Gather every line of the listing below that contains the string "nabídnout", matching case exactly, and copy each one out.

RECORDS FOR THIS TASK below:

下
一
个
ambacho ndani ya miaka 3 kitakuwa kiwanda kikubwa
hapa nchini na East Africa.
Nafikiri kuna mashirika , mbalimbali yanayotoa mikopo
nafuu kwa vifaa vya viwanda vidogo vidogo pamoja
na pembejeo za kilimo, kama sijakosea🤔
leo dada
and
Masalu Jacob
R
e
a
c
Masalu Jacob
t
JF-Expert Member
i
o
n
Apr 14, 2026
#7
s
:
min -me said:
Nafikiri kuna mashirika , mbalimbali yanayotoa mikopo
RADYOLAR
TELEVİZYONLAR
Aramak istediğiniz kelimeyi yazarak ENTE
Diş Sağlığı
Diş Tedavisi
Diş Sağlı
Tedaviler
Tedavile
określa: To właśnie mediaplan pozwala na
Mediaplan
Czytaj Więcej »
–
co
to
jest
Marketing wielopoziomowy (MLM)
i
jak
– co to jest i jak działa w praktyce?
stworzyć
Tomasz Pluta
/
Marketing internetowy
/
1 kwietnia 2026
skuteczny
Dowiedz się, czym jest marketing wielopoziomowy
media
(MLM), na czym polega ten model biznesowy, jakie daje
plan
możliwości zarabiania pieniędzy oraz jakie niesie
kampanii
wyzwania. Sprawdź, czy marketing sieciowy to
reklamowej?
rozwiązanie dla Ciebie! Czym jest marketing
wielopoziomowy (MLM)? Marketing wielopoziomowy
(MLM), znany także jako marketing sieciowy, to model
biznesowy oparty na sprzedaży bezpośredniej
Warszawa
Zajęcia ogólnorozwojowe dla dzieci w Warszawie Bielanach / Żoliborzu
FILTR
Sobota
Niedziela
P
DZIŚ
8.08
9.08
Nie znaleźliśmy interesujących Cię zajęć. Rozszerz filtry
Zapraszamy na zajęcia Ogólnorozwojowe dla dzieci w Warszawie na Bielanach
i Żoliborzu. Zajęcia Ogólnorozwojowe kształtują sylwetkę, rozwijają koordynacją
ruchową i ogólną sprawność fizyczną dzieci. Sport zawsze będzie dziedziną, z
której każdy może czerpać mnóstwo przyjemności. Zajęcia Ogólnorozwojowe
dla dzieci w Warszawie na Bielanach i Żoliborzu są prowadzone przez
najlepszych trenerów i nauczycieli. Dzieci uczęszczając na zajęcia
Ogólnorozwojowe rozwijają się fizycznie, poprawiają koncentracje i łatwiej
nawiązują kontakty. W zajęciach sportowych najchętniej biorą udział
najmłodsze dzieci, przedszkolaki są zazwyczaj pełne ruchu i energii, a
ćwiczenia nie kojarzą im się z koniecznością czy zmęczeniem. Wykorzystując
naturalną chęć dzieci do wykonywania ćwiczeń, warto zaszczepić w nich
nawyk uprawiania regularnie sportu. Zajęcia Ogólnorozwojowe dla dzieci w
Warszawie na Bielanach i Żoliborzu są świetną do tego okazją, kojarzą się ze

End of RECORDS FOR THIS TASK.
RECORDS FOR THIS TASK below:

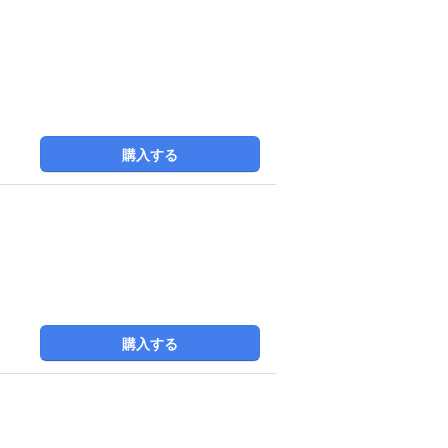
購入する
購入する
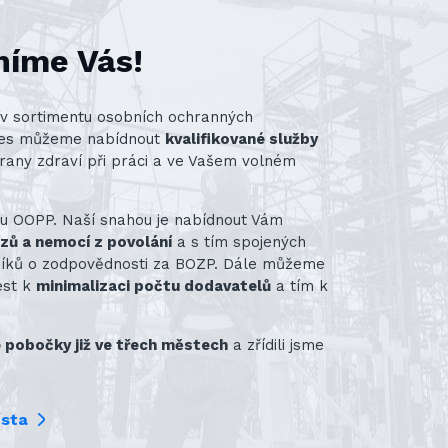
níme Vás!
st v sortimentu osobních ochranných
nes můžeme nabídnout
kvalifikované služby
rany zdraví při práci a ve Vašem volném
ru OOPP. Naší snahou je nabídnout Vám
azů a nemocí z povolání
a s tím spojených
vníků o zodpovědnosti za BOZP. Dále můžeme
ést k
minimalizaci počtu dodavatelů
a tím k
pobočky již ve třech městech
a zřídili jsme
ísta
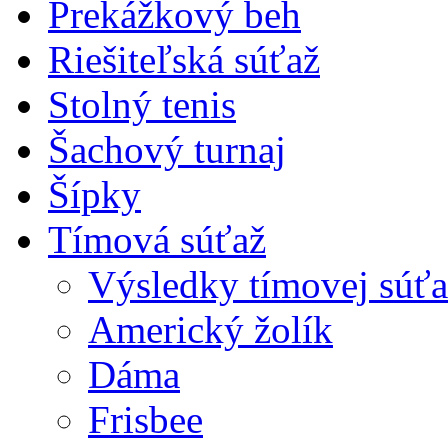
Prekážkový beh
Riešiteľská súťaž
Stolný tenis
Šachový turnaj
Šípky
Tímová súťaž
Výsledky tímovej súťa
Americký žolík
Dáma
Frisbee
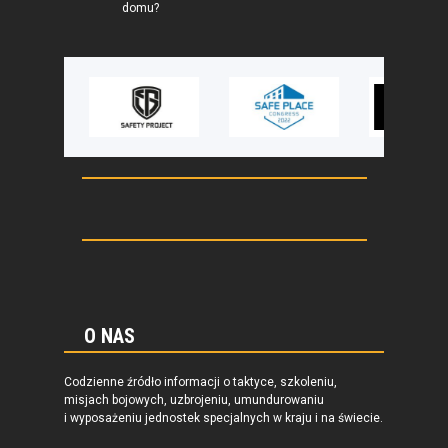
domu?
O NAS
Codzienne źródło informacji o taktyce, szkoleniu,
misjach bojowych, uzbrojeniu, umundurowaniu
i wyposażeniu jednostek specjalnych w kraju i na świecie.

End of RECORDS FOR THIS TASK.
RECORDS FOR THIS TASK below:

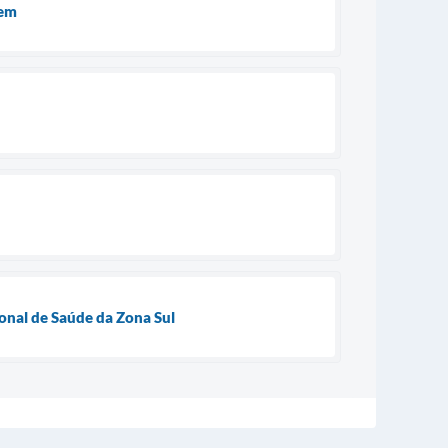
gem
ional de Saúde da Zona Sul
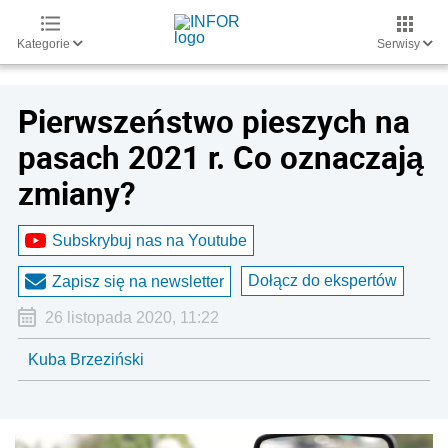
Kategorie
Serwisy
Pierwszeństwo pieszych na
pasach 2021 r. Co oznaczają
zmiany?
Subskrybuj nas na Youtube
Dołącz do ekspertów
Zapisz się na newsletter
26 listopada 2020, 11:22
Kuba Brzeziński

End of RECORDS FOR THIS TASK.

OUTPUT OF THE EXERCISE:
nes můžeme nabídnout
ru OOPP. Naší snahou je nabídnout Vám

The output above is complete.